Speaker inilah yang menyambut kami pertama kali saat bertandang ke ruangan audio milik pak Sahardjo (nama Indonesia dari seorang penikmat audio kelahiran Italia. Tadinya kami kira ini speaker buatan tangan orang Indonesia (DIY) karena bentuknya yang kotak dan belum difinishing.

Speaker ini ditempatkan di ruang keluarga, bersanding dengan sederet sistem seperti power tabungnya D’Audio dan integrated amplifier Elektra E1 dari Musical Fidelity, turntable Linn Sondek LP12, integrated amplifier Sansui A-5.
Heresy inilah yang menarik perhatian mata kami setelah powernya D’Audio (yang ini karena kami akrab dengan desainernya). Ini memang sistem utama Saharjo dan juga bukan ruang utama musiknya, karena ruang utamanya ada di lantai atas dengan sistem yang jauh lebih serius. Disini dia mendengarkan melalui laptop yang terhubung ke Musical Fidelity dengan memakai kabel RCA. Yah, untuk sementara, karena dia punya rencana membangun sistem ini dengan lebih serius. Sempat dia mengatakan nantinya ingin punya sebuah DAC dan streamer, sehingga dia bisa main musik hanya dari komputer dan henpon.

Jadi bagaimana pendapat sang pemilik akan speaker ini?
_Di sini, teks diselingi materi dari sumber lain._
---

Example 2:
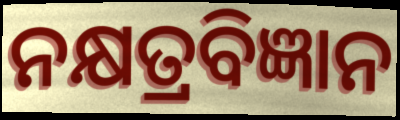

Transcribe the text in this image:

ନକ୍ଷତ୍ରବିଜ୍ଞାନ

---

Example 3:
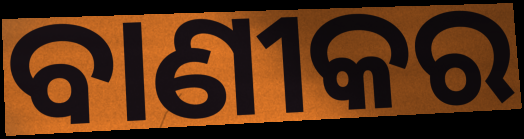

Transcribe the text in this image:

ବାଣୀକର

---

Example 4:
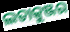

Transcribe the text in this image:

ଲତାକୁଞ୍ଜର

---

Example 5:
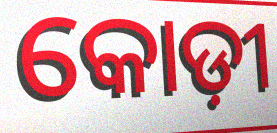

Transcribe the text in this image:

କୋଡ଼ୀ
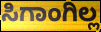
ಸಿಗಾಂಗಿಲ್ಲ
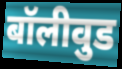
बॉलीवुड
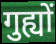
गुह्यों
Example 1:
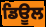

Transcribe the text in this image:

ਡਿਊਲ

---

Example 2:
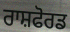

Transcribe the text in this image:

ਰਾਸ਼ਫੋਰਡ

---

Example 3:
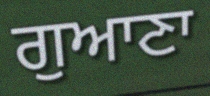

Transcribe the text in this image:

ਗੁਆਣਾ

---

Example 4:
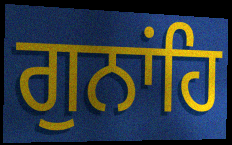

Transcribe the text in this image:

ਗੁਨਾਂਹਿ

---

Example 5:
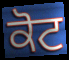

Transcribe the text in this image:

ਕੋਟ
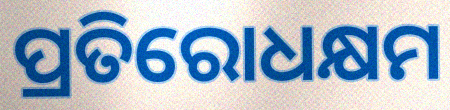
ପ୍ରତିରୋଧକ୍ଷମ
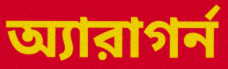
অ্যারাগর্ন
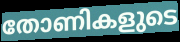
തോണികളുടെ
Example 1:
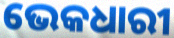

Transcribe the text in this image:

ଭେକଧାରୀ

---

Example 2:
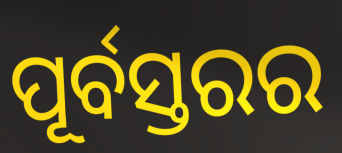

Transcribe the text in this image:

ପୂର୍ବସ୍ତରର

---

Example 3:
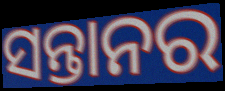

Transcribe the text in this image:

ସନ୍ତାନର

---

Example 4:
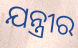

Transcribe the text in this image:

ଯନ୍ତ୍ରୀର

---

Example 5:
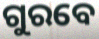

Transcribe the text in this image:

ଗୁରବେ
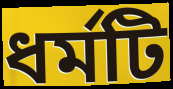
ধর্মটি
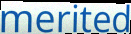
merited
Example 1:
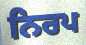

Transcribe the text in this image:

ਨਿਰਪ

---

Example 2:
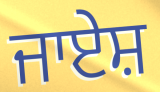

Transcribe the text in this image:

ਜਾਏਸ਼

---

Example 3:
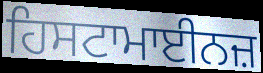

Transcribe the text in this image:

ਹਿਸਟਾਮਾਈਨਜ਼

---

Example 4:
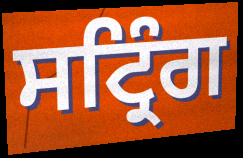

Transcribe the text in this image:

ਸਟ੍ਰਿੰਗ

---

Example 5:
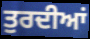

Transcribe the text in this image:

ਤੁਰਦੀਆਂ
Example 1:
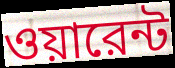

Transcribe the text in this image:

ওয়ারেন্ট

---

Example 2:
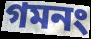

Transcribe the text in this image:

গমনং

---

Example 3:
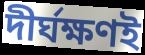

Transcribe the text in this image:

দীর্ঘক্ষণই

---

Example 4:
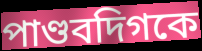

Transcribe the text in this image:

পাণ্ডবদিগকে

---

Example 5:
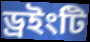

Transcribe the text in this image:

ড্রইংটি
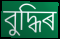
বুদ্ধিৰ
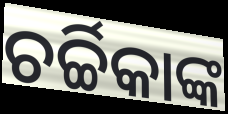
ଚର୍ଚ୍ଚିକାଙ୍କ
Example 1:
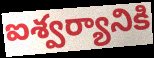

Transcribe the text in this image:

ఐశ్వర్యానికి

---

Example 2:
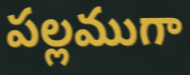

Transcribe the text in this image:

పల్లముగా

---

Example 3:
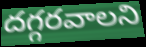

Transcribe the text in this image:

దగ్గరవాలని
Menurutnya, ini termasuk speaker yang sangat sensitive. Jadi menurutnya butuh partner yang benar benar cocok. Salah satunya adalah dengan pre amplifier Primaluna yang digunakannya di ruang utama di lantai atas. Sesuai singkatannya BR yang merupakan kependekan dari Birch Raw, maka tak usah heran kalau dia tidak difinishing, karena sifatnya ‘raw’ atau mentah. Kami ketuk ketuk, kayunya memang bukan kayu solid, tetapi menurut Saharjo speaker ini kuat dan suaranya menurutnya ‘particular’. Unik. Tak heranlah bila dia kurang cocok menurutnya dengan semua musik. Paling bagus untuk vokal dan genre jazz. Ada juga yang berpendapat, bassnya kecil atau bahkan loyo, tetapi menurut Saharjo, bassnya oke oke saja. Kami cari info Heresy ini di internet, dan memang ada beberapa, seperti anda lihat di brosurnya Klipsch berikut ini.
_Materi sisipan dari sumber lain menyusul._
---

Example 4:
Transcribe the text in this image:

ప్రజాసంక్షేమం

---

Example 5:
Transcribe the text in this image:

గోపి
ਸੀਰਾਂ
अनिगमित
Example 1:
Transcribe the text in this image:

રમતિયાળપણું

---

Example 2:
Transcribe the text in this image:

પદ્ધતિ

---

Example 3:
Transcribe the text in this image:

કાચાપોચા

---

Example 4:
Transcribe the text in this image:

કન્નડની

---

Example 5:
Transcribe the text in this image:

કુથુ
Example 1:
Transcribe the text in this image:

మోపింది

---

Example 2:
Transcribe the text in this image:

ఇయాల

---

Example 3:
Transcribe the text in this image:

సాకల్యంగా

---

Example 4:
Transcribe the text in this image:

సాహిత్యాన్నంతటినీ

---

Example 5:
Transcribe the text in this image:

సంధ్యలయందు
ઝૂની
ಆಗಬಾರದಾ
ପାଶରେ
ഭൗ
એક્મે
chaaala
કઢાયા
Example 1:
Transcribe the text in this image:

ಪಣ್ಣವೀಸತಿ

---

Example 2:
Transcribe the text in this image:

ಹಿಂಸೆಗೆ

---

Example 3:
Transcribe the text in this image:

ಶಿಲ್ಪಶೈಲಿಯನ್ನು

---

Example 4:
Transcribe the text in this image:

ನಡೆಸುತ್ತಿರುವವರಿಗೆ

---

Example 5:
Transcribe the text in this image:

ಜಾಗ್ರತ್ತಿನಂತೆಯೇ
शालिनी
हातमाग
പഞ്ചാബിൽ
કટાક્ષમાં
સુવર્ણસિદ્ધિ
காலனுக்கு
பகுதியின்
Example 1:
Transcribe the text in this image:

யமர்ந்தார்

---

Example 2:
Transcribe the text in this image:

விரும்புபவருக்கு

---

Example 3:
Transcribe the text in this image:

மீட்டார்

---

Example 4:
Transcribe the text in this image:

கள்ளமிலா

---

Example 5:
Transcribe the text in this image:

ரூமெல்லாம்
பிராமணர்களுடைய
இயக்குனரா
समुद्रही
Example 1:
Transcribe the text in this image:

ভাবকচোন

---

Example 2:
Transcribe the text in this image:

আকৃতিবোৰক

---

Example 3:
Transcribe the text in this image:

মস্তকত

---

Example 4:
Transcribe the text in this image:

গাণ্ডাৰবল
Dia ingat, dahulu membelinya dari seorang pebisnis audio yang jualannya di sosial media, mr. Efendi. Dia kesana dan dengar suaranya, dia naksir. Harganya pun dia yakini oke. Sebelumnya, Saharjo adalah seorang pehobi audio yang memulai hobinya di tahun 80-an. Speaker pertamanya saat dulu adalah Bose 301 Series 2.
Ada yang berpendapat, ini adalah speaker yang cukup banyak disukai di sekitar tahun 80-90an, dan banyak digunakan untuk musik akustik live. Seorang penyukanya mengatakan demikian,“They sound very good but have a decent amount of wear from being lugged around”.
Ada yang lebih menarik tentu, yakni bahwa Saharjo punya sebuah bernilai cukup tinggi dan pernah mengukir sejarah tersendiri di zamannya, walau mungkin namanya tidak sesanter speaker legendaris seperti Rogers LS3/5A.